Suspense in the transmission room
At exactly 9 a.m. the time has come. By this point, Elbio Calzada’s crew has been through more than 100 training sessions – the atmosphere in the transmission room is accordingly optimistic. Nevertheless, a hush falls when the plug is completely pulled out of the tube and the steel gates close slowly. Are the calculations of the anticipated radiation dose correct? The scientists in the Experimental Hall check the actual dose via a preinstalled sensor located at a distance of three meters from the exposed plug. They hold the display of the sensor towards the camera and excitement spreads among the spectators: The camera zooms into the display, focuses and finally everybody in the transmission room sees the real value: 6.5mSv/h. “Yeah!”, Reithmeier shouts enthusiastically, “exactly like the simulation!” and his colleagues are also visibly impressed: “Great, Amazing”, “very good”. The results give rise to many appreciative looks since the actual values are just slightly below those calculated. Herbert Reithmeier is visibly relieved.
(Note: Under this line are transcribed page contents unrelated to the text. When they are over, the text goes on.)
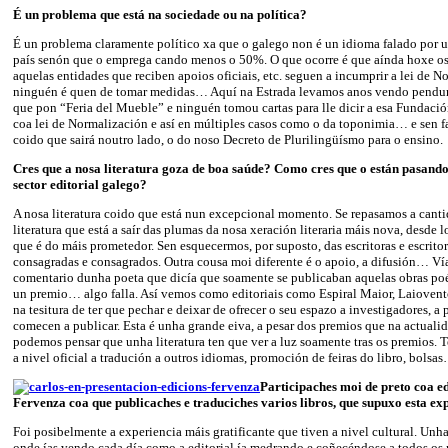
É un problema que está na sociedade ou na política?
É un problema claramente político xa que o galego non é un idioma falado por 
país senón que o emprega cando menos o 50%. O que ocorre é que aínda hoxe os 
aquelas entidades que reciben apoios oficiais, etc. seguen a incumprir a lei de N
ninguén é quen de tomar medidas… Aquí na Estrada levamos anos vendo pendu
que pon “Feria del Mueble” e ninguén tomou cartas para lle dicir a esa Fundaci
coa lei de Normalización e así en múltiples casos como o da toponimia… e sen f
coido que sairá noutro lado, o do noso Decreto de Plurilingüísmo para o ensino.
Cres que a nosa literatura goza de boa saúde? Como cres que o están pasand
sector editorial galego?
A nosa literatura coido que está nun excepcional momento. Se repasamos a canti
literatura que está a saír das plumas da nosa xeración literaria máis nova, desde 
que é do máis prometedor. Sen esquecermos, por suposto, das escritoras e escrito
consagradas e consagrados. Outra cousa moi diferente é o apoio, a difusión… Vía
comentario dunha poeta que dicía que soamente se publicaban aquelas obras poét
un premio… algo falla. Así vemos como editoriais como Espiral Maior, Laioven
na tesitura de ter que pechar e deixar de ofrecer o seu espazo a investigadores, 
comecen a publicar. Esta é unha grande eiva, a pesar dos premios que na actuali
podemos pensar que unha literatura ten que ver a luz soamente tras os premios. T
a nivel oficial a tradución a outros idiomas, promoción de feiras do libro, bolsa
Participaches moi de preto coa ed
Fervenza coa que publicaches e traduciches varios libros, que supuxo esta ex
Foi posibelmente a experiencia máis gratificante que tiven a nivel cultural. Unha
onde ías vendo cada día como a editorial ía medrando e coñecéndose a todos os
The team in the Experimental Hall focuses on carrying out every subsequent step of the sequence plan. The transport frame with the shielding component is lowered, the lifting device works properly. It gets exciting once more when the beam plug is inched towards the blue shielding bottle. Is everything adjusted correctly? The technicians control the placement of the beam plug slowly into the shielding and it fits! The radiation measurement is crucial now. For the first time, people appear in the working area. Holding dosimeters and telescopic measurement devices the radiation protection technicians approach the shielded beam plug carefully – soon afterwards they give their okay. Herbert Reithmeier quickly packs up the most important documents and, accompanied by the official expert from the supervisory authority, hurries to the Experimental Hall. The plug is secured and packed, the “hot phase” is over and he wants to be on site again for the operation of the crane.